Now it is the very concept of seeking self determination and the once precious splendid isolation that made us so unique as a culture. This is a toxic and elitist rhetoric to me that seems to echo the old classist bigotry of the Victorian era with some audaciously demanding only those earning over £50,000 should get to vote which is contributing to a growing wokeness that the middle classes of Britain still loath the working classes (who mostly backed Brexit).
- and the delusional retard cites no evidence whatsoever to support his pile of bullshit.
I got tired of asking him to back his garbage spouting mouth with some evidence. He never did. The guy is an utter moron without a clue about anything and can't cite evidence because he really doesn't know anything except "opinions".
Your claim fails logic
Every private business taken over by the government. Then later the entire lot turned into one politically instituted corporation. The private businesses that had been nationalised were taken from the capitalist owners.

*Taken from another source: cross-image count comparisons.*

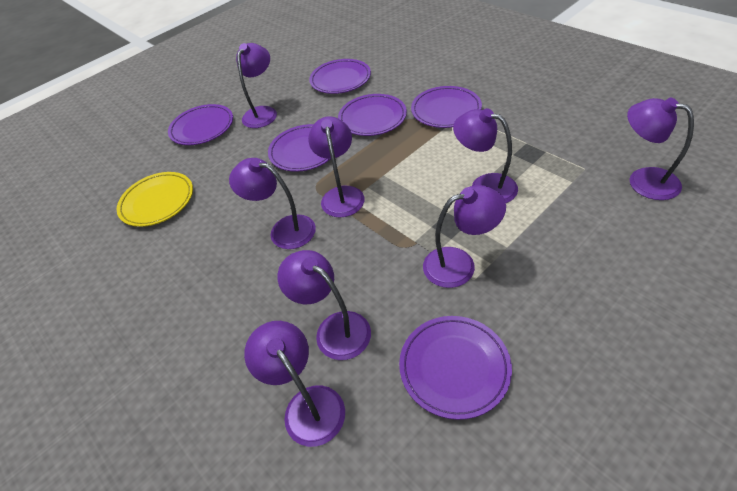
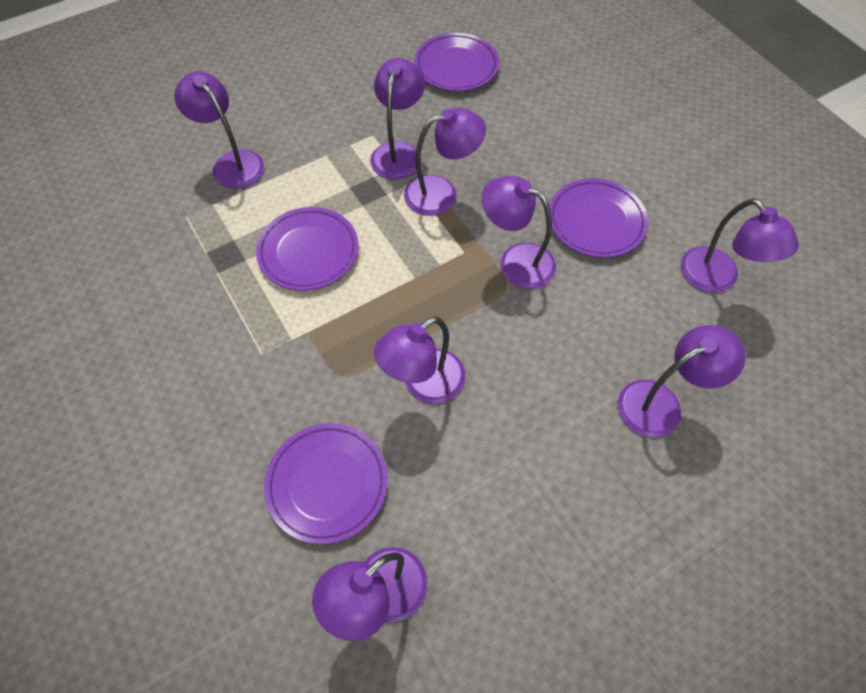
purple plate: [168,104,233,145] [268,124,330,172] [309,59,371,94] [338,94,407,136] [399,316,512,420] [411,86,482,128] = 6 -> [256,207,359,291] [264,423,388,544] [414,33,499,91] [549,179,648,258] = 4
yellow plate: [117,172,193,227] = 1 -> none = 0

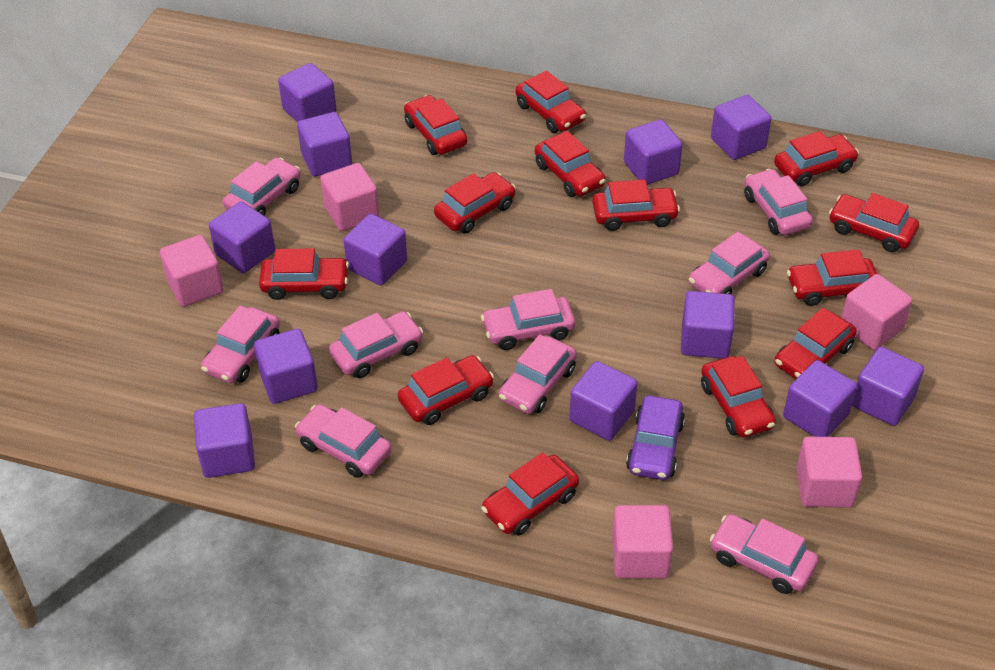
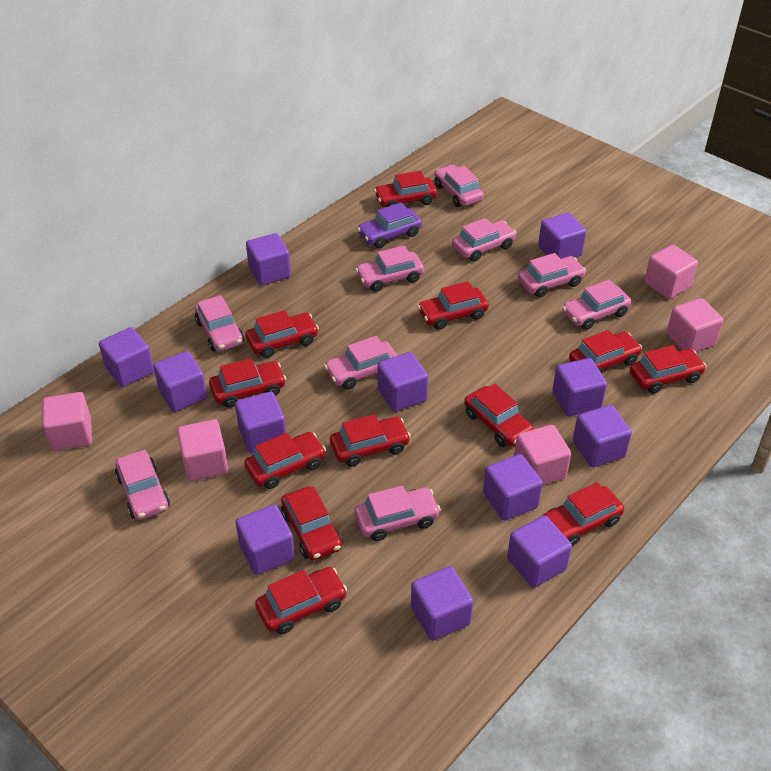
red car: [259,248,349,300] [398,355,494,425] [404,95,467,155] [434,172,516,234] [481,452,579,536] [516,70,586,133] [535,131,606,197] [592,179,680,231] [701,356,776,438] [774,131,859,186] [775,308,857,379] [787,249,877,306] [829,193,919,252] = 13 -> [209,358,286,408] [244,432,326,489] [245,310,319,358] [255,567,347,634] [281,486,342,560] [330,414,411,467] [374,171,437,207] [417,281,489,330] [464,384,534,447] [543,482,624,546] [569,330,642,374] [630,345,706,394] = 12

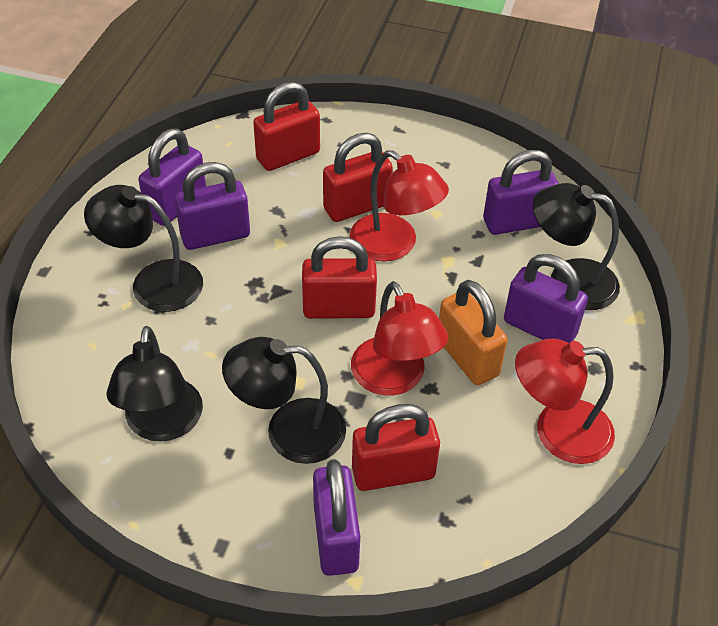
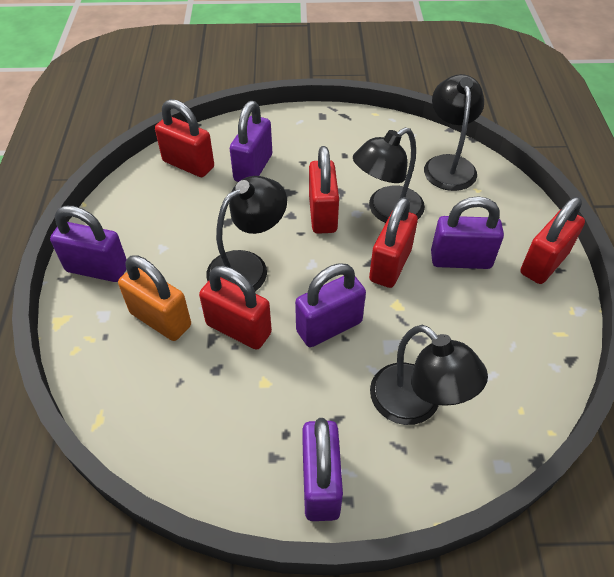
red lamp: [350,150,449,262] [351,281,448,395] [515,339,615,464] = 3 -> none = 0
red padlock: [253,82,320,171] [302,236,377,319] [323,133,393,222] [352,404,440,491] = 4 -> [155,99,214,177] [199,266,272,350] [309,146,339,234] [369,197,418,288] [520,197,585,284] = 5

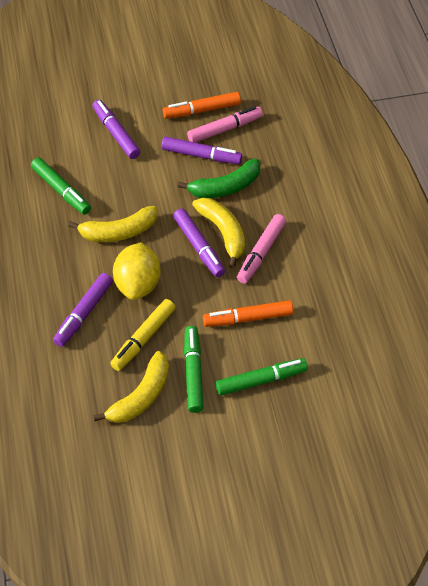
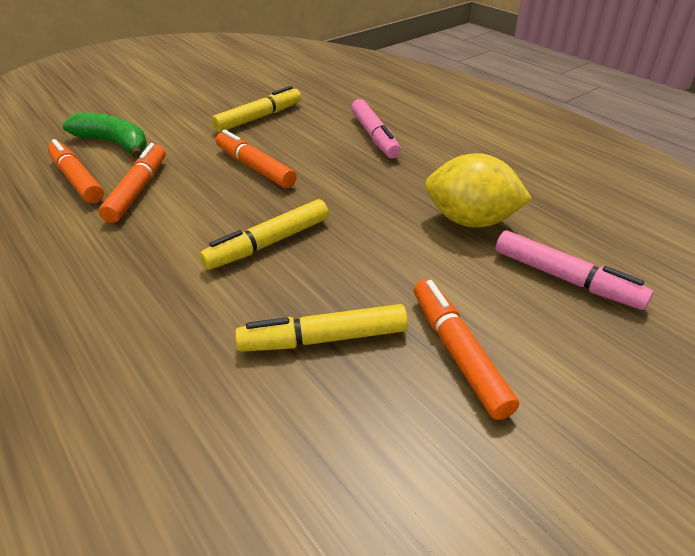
green marker: [31,158,91,215] [184,326,204,413] [215,358,308,396] = 3 -> none = 0
orange marker: [163,92,241,119] [203,300,293,327] = 2 -> [48,139,104,203] [99,143,165,223] [216,130,297,188] [414,279,519,420] = 4
purple marker: [53,273,113,347] [92,100,140,159] [161,137,242,164] [173,208,225,277] = 4 -> none = 0
yellow banana: [68,206,157,242] [93,351,169,423] [192,198,245,268] = 3 -> none = 0
yellow marker: [110,299,176,371] = 1 -> [200,199,329,270] [212,86,301,132] [235,304,408,352] = 3

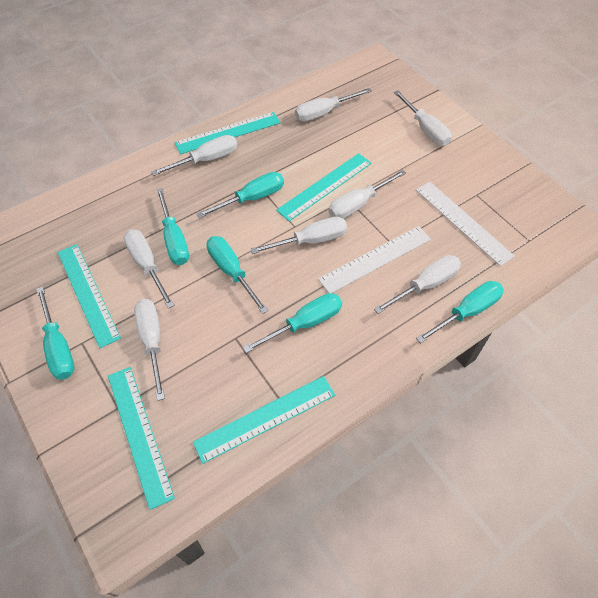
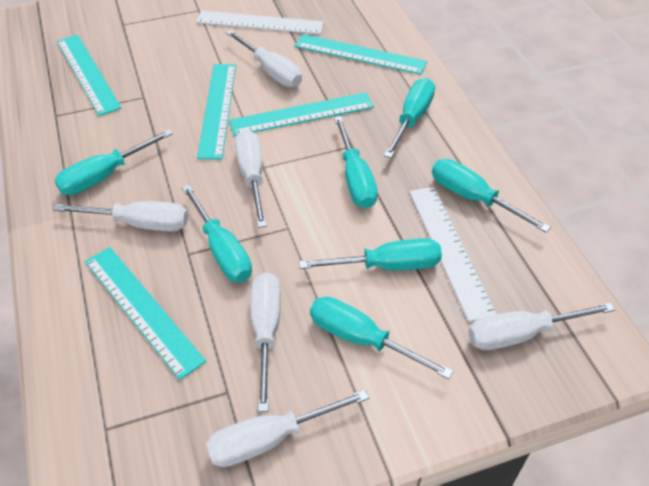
turquoise screwdriver: [36,286,74,380] [156,188,189,265] [197,172,284,218] [206,236,268,314] [243,293,342,353] [416,281,504,343] = 6 -> [54,129,173,195] [182,184,252,282] [299,238,442,270] [310,296,453,379] [334,116,378,208] [384,78,435,158] [432,159,551,233] = 7
white screwdriver: [123,229,174,309] [134,299,165,401] [151,135,237,176] [250,217,347,254] [295,88,372,121] [329,169,406,219] [374,255,461,314] [394,90,452,146] = 8 -> [53,201,188,232] [206,390,369,467] [226,30,302,87] [235,130,267,228] [251,272,281,412] [468,302,615,350] = 6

If anything that's socialism.
Furthermore, the coal mining industry remained government-owned and run until 1987, which was 15 years AFTER the United Kingdom had joined the EU's predecessor organisation, the European Common Market in 1973. So, the previous claiming that it wasn't the EU's fault has the problem that the UK was already in essentially the same organisation and steadily being forced to abide by the EU's rules.
2) Nationalised industries are not capitalism, they are socialist. Governments running an industry aren't capitalism. Taking over every private company in an industry, nationalising them all, without giving 2-shits about the owners consent, is not capitalist - it's socialist. Turning that same nationalised industry into a single corporation with a government-guaranteed monopoly is not capitalist either - it's still socialism.